_INPUT FOR THIS TASK_
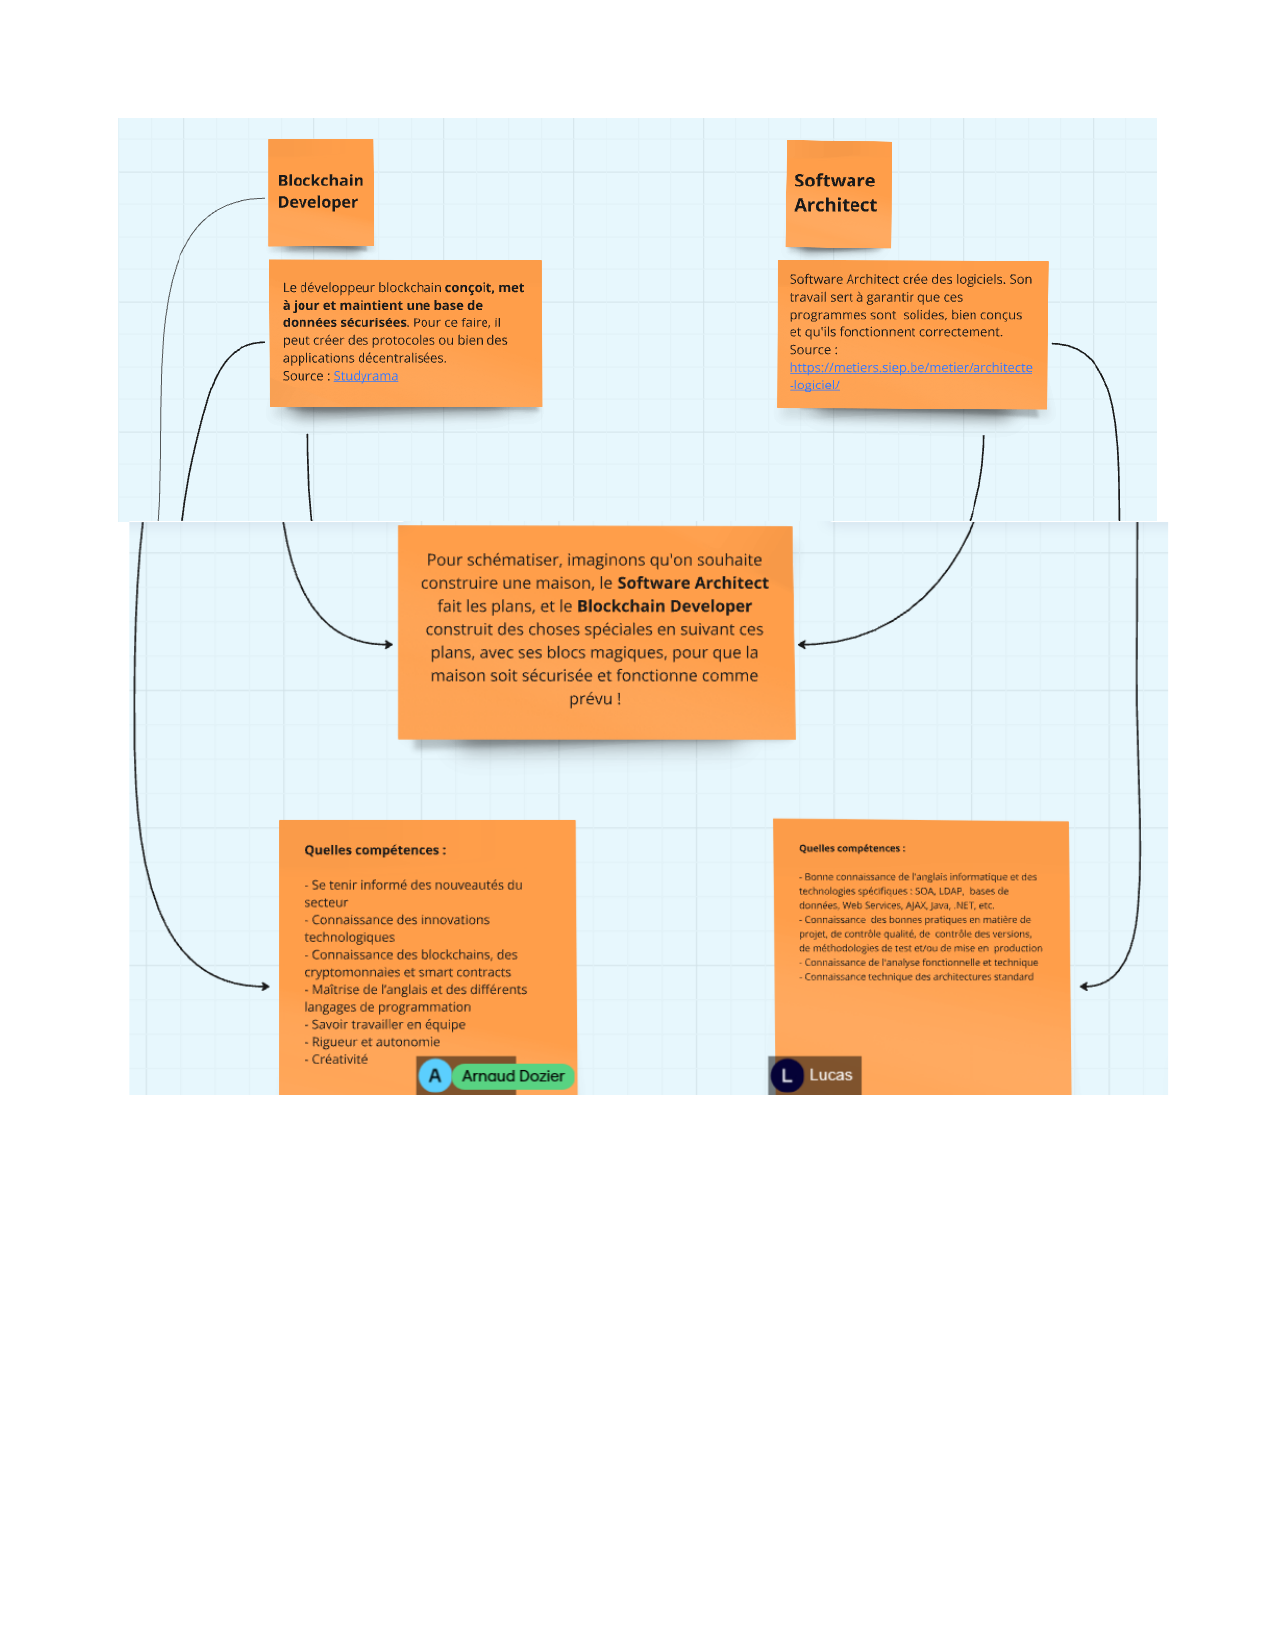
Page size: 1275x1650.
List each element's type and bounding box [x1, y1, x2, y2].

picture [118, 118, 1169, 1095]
==
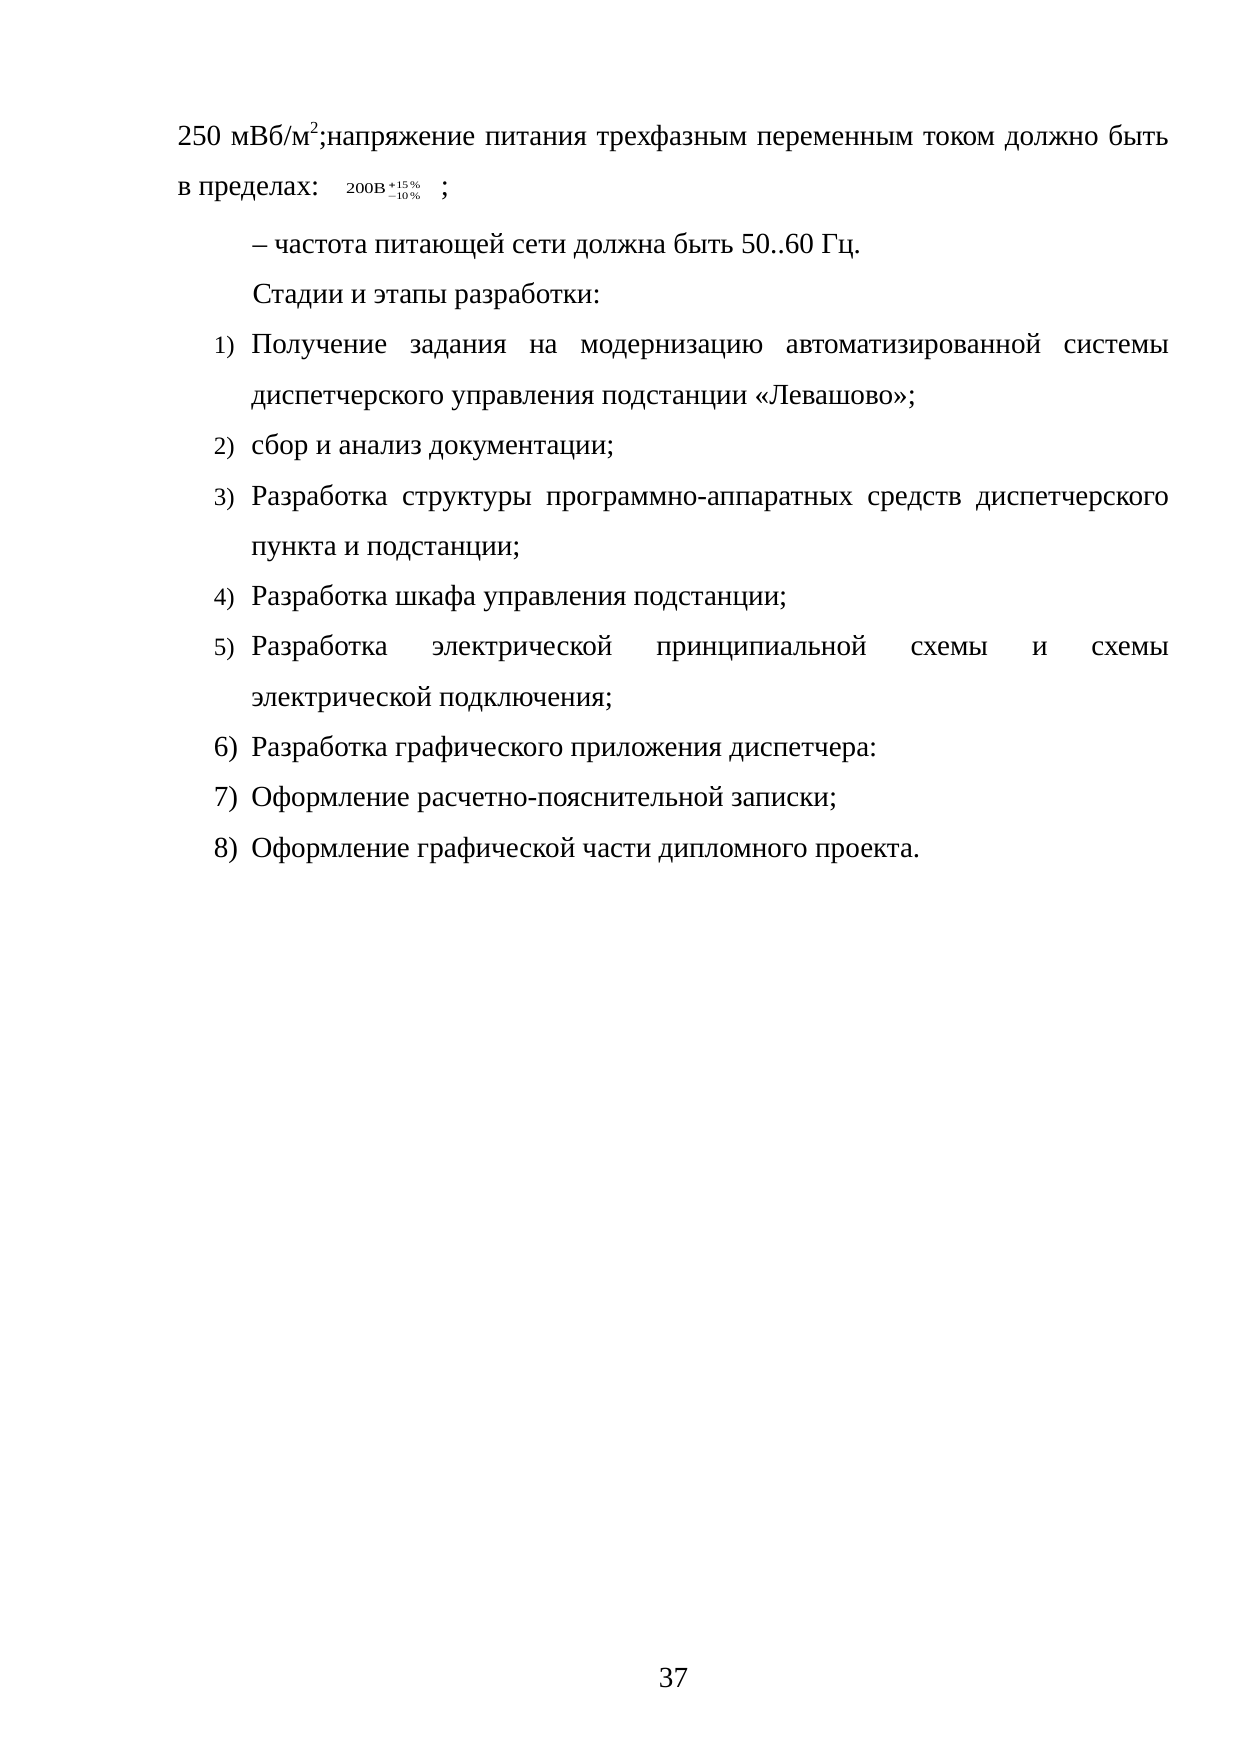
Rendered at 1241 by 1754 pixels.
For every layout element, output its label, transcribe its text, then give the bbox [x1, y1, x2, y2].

_THE TASK_
Print the lines from the line with "Page size: 1275x1650." up to and including the line with "picture [118, 118, 1169, 1095]", reproducing them unchanged.

_CORRECT RESULT_
Page size: 1275x1650.
List each element's type and bounding box [x1, y1, x2, y2].

picture [118, 118, 1169, 1095]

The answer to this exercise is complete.